Milbank Quarterly: Colorado Multi-Payer Collaborative: Lessons Learned for Primary Care Improvement (4/13) – The Colorado Multi-Payer Collaborative (MPC) was a voluntary association of health care payers that convened from 2012 through 2021 to coordinate efforts to improve primary care and reform health care payment in the state. As part of the MPC, members participated in federal primary care transformation initiatives such as Comprehensive Primary Care (CPC), Comprehensive Primary Care Plus (CPC+), and the Colorado version of the State Innovation Model (SIM).This report summarizes observations from interviews with members of the MPC, state and federal collaborators, and health care practitioners who participated in primary care transformation initiatives undertaken by the MPC. Some of the observations and lessons learned were gleaned from a survey of providers that the MPC conducted in the spring of 2022.
Commonwealth: What Can We Learn From Medicaid About Making ACOs Equitable? (4/12) – Accountable care organizations (ACOs), designed to hold health care providers responsible for the quality and overall cost of patient care, have played a leading role in U.S. efforts to improve health system performance.
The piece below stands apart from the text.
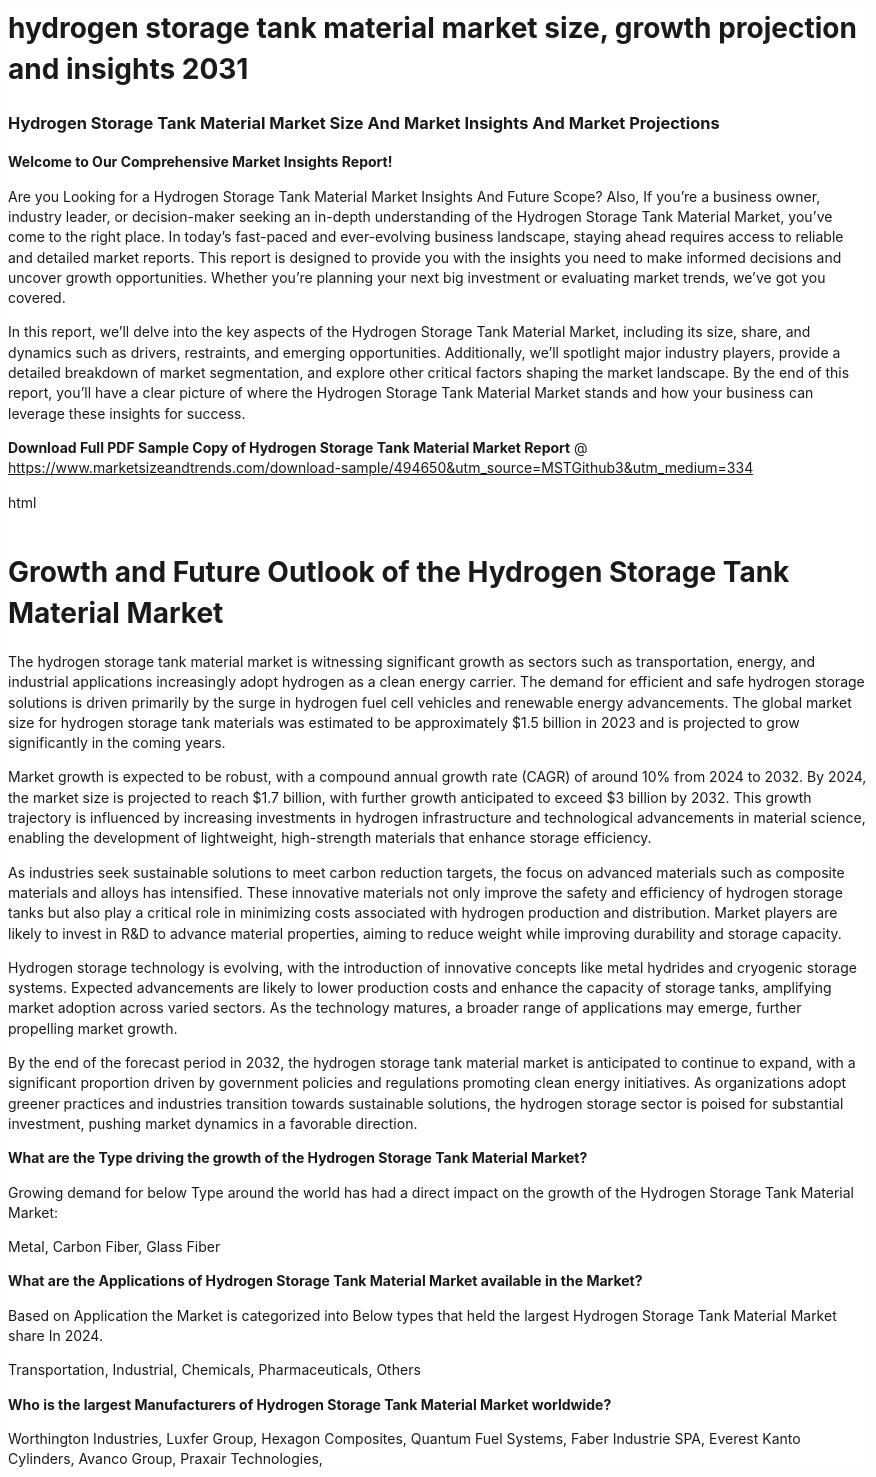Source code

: <H1>hydrogen storage tank material market size, growth projection and insights 2031</H1><div class="" data-test-id=""><h3><span class="">Hydrogen Storage Tank Material Market Size And Market Insights And Market Projections</span></h3></div><div class="" data-test-id=""><p><strong>Welcome to Our Comprehensive Market Insights Report!</strong></p><p>Are you Looking for a Hydrogen Storage Tank Material Market Insights And Future Scope? Also, If you&rsquo;re a business owner, industry leader, or decision-maker seeking an in-depth understanding of the Hydrogen Storage Tank Material Market, you&rsquo;ve come to the right place. In today&rsquo;s fast-paced and ever-evolving business landscape, staying ahead requires access to reliable and detailed market reports. This report is designed to provide you with the insights you need to make informed decisions and uncover growth opportunities. Whether you&rsquo;re planning your next big investment or evaluating market trends, we&rsquo;ve got you covered.</p><p>In this report, we&rsquo;ll delve into the key aspects of the Hydrogen Storage Tank Material Market, including its size, share, and dynamics such as drivers, restraints, and emerging opportunities. Additionally, we&rsquo;ll spotlight major industry players, provide a detailed breakdown of market segmentation, and explore other critical factors shaping the market landscape. By the end of this report, you&rsquo;ll have a clear picture of where the Hydrogen Storage Tank Material Market stands and how your business can leverage these insights for success.</p><p><strong>Download Full PDF Sample Copy of Hydrogen Storage Tank Material Market Report</strong> @ <a href="https://www.marketsizeandtrends.com/download-sample/494650&utm_source=MSTGithub3&utm_medium=334" target="_blank">https://www.marketsizeandtrends.com/download-sample/494650&utm_source=MSTGithub3&utm_medium=334</a></p></div><div class="" data-test-id=""><p><span class="">html<!DOCTYPE html><html lang="en"><head> <meta charset="UTF-8"> <meta name="viewport" content="width=device-width, initial-scale=1.0"> <title>Hydrogen Storage Tank Material Market Growth and Outlook</title></head><body> <h1>Growth and Future Outlook of the Hydrogen Storage Tank Material Market</h1> <p>The hydrogen storage tank material market is witnessing significant growth as sectors such as transportation, energy, and industrial applications increasingly adopt hydrogen as a clean energy carrier. The demand for efficient and safe hydrogen storage solutions is driven primarily by the surge in hydrogen fuel cell vehicles and renewable energy advancements. The global market size for hydrogen storage tank materials was estimated to be approximately $1.5 billion in 2023 and is projected to grow significantly in the coming years.</p> <p>Market growth is expected to be robust, with a compound annual growth rate (CAGR) of around 10% from 2024 to 2032. By 2024, the market size is projected to reach $1.7 billion, with further growth anticipated to exceed $3 billion by 2032. This growth trajectory is influenced by increasing investments in hydrogen infrastructure and technological advancements in material science, enabling the development of lightweight, high-strength materials that enhance storage efficiency.</p> <p>As industries seek sustainable solutions to meet carbon reduction targets, the focus on advanced materials such as composite materials and alloys has intensified. These innovative materials not only improve the safety and efficiency of hydrogen storage tanks but also play a critical role in minimizing costs associated with hydrogen production and distribution. Market players are likely to invest in R&D to advance material properties, aiming to reduce weight while improving durability and storage capacity.</p> <p>Hydrogen storage technology is evolving, with the introduction of innovative concepts like metal hydrides and cryogenic storage systems. Expected advancements are likely to lower production costs and enhance the capacity of storage tanks, amplifying market adoption across varied sectors. As the technology matures, a broader range of applications may emerge, further propelling market growth.</p> <p><strong></strong></p> <p>By the end of the forecast period in 2032, the hydrogen storage tank material market is anticipated to continue to expand, with a significant proportion driven by government policies and regulations promoting clean energy initiatives. As organizations adopt greener practices and industries transition towards sustainable solutions, the hydrogen storage sector is poised for substantial investment, pushing market dynamics in a favorable direction.</p></body></html></span></p><p><strong><span class="">What are the&nbsp;Type driving the growth of the Hydrogen Storage Tank Material Market?</span></strong></p></div><div class="" data-test-id=""><p><span class="">Growing demand for below Type around the world has had a direct impact on the growth of the Hydrogen Storage Tank Material Market:</span></p></div><div class="" data-test-id=""><p>Metal, Carbon Fiber, Glass Fiber</p><p><span class=""><strong>What are the&nbsp;Applications&nbsp;of Hydrogen Storage Tank Material Market available in the Market?</strong></span></p></div><div class="" data-test-id=""><p><span class="">Based on Application the Market is categorized into Below types that held the largest Hydrogen Storage Tank Material Market share In 2024.</span></p></div><div class="" data-test-id=""><p><span class="">Transportation, Industrial, Chemicals, Pharmaceuticals, Others</span></p><p><span class=""><strong>Who is the largest Manufacturers of Hydrogen Storage Tank Material Market worldwide?</strong></span></p></div><div class="" data-test-id=""><p><span class="">Worthington Industries, Luxfer Group, Hexagon Composites, Quantum Fuel Systems, Faber Industrie SPA, Everest Kanto Cylinders, Avanco Group, Praxair Technologies,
While much of the experimentation with ACOs has focused on the Medicare program, Medicaid ACOs have been established in more than a dozen states. Much less is known, however, about the design of Medicaid ACOs and their impact on patients and costs. Medicaid ACOs have achieved improvements in health care quality, costs, and, to a lesser degree, equity. Barriers to their adoption include competing policy priorities and local stakeholder resistance. CMS could encourage broader adoption of ACOs in Medicaid by offering greater flexibility to meet local needs and provider capabilities while streamlining the process through which states can introduce new payment models.